Third Law of Motion

When a bullet is fired from a gun, the gun gets some velocity in the opposite direction. The velocity of the gun, commonly called recoil velocity, can be calculated by applying the law of conservation of momentum.
    •  When one object exerts a force on another object, the second object instantaneously exerts a force back on the first.
    •  These two forces are always equal in magnitude but opposite in direction.
    •  These forces act on different objects but never on the same object.
    •  Every action has an equal and opposite reaction.

There are several applications of Newton’s third law of motion; the launching of satellites is one among them.



Derivation of law of conservation of momentum from Newton's third law:

Law of conservation of momentum statesthat if no external force acts on a system of particles, the algebraic sum of the linear momenta of the particles remains conserved."

Consider two particles A and B, Which collide head on as shown in figure The particles move in a straight line before and after collision.



Let particle A have initial velocity u₁ and particle B has initial velocity u₂ . The two particles will collide, if u₁ > u₂ . Let after collision the final velocities of A and B becomes v₁ and v₂ respectively . The two particles will seperate after collision, if v₂ > v₁ . Let the two particles A and B have m₁ and m₂ respectively.

Initial momentum of particle A is m₁u₁
Initial momentum of particle B is m₂u₂
Final momentum of particle A is m₁v₁  
Final momentum of particle B is m₂v₂

Rate of change of momentum of particle  A = $\frac{{\text{m}}_{\text{1}}{\text{v}}_{\text{1}}\text{-}{\text{m}}_{\text{1}}{\text{u}}_{\text{1}}}{\text{t}}$   = $\frac{{\text{m}}_{\text{1}}\text{(}{\text{v}}_{\text{1}}\text{-}{\text{u}}_{\text{1}}\text{)}}{\text{t}}$    ........(1)
Rate of change of momentum of particle  B = $\frac{{\text{m}}_{\text{2}}{\text{v}}_{\text{2}}\text{-}{\text{m}}_{\text{2}}{\text{u}}_{\text{2}}}{\text{t}}$   = $\frac{{\text{m}}_{\text{2}}\text{(}{\text{v}}_{\text{2}}\text{-}{\text{u}}_{\text{2}}\text{)}}{\text{t}}$   ........(2)

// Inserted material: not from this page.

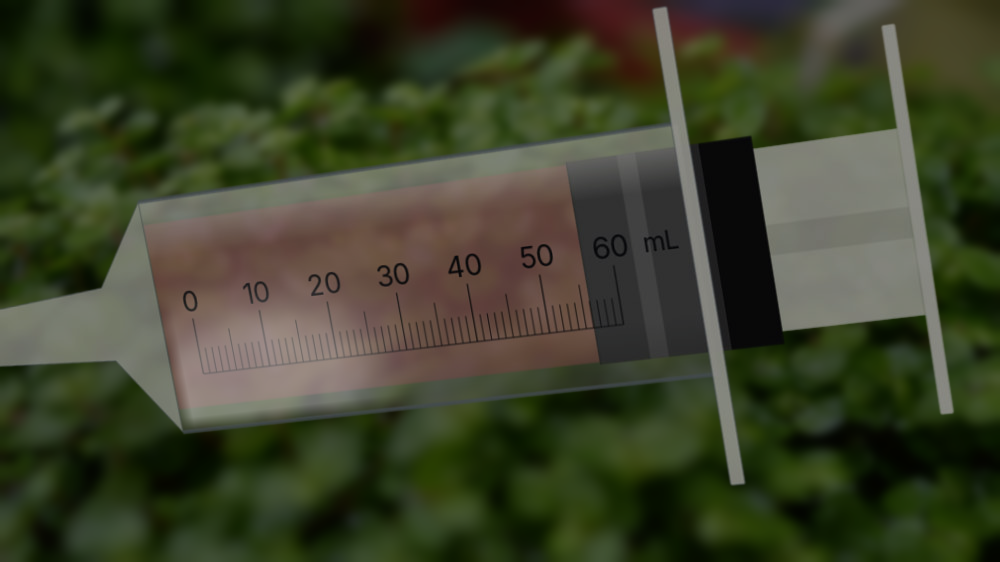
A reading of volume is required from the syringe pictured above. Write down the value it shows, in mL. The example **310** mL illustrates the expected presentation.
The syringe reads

Let $\overrightarrow{{\text{F}}_{\text{AB}}}$ and $\overrightarrow{{\text{F}}_{\text{BA}}}$ , be the forces exerted by particle B on A and particle A on B respectively.
According to Newton's second law of motion

$\overrightarrow{{\text{F}}_{\text{AB}}}$   =   $\frac{{\text{m}}_{\text{1}}{\text{v}}_{\text{1}}\text{-}{\text{m}}_{\text{1}}{\text{u}}_{\text{1}}}{\text{t}}$   = $\frac{{\text{m}}_{\text{1}}\text{(}{\text{v}}_{\text{1}}\text{-}{\text{u}}_{\text{1}}\text{)}}{\text{t}}$   and    $\overrightarrow{{\text{F}}_{\text{BA}}}$ =  $\frac{{\text{m}}_{\text{2}}{\text{v}}_{\text{2}}\text{-}{\text{m}}_{\text{2}}{\text{u}}_{\text{2}}}{\text{t}}$   = $\frac{{\text{m}}_{\text{2}}\text{(}{\text{v}}_{\text{2}}\text{-}{\text{u}}_{\text{2}}\text{)}}{\text{t}}$

Then, by Newton's third law of motion, we have

F_AB + F_BA  = 0
F_AB = - F_BA
ie, m₁v₁-m₁u₁ = -(m₂v₂-m₂u₂)
⇒ m₁u₁+m₂u₂ = m₁v₁+m₂v₂

or initial momentum of the system = final momentum of the system, which is the law of conversation of momentum.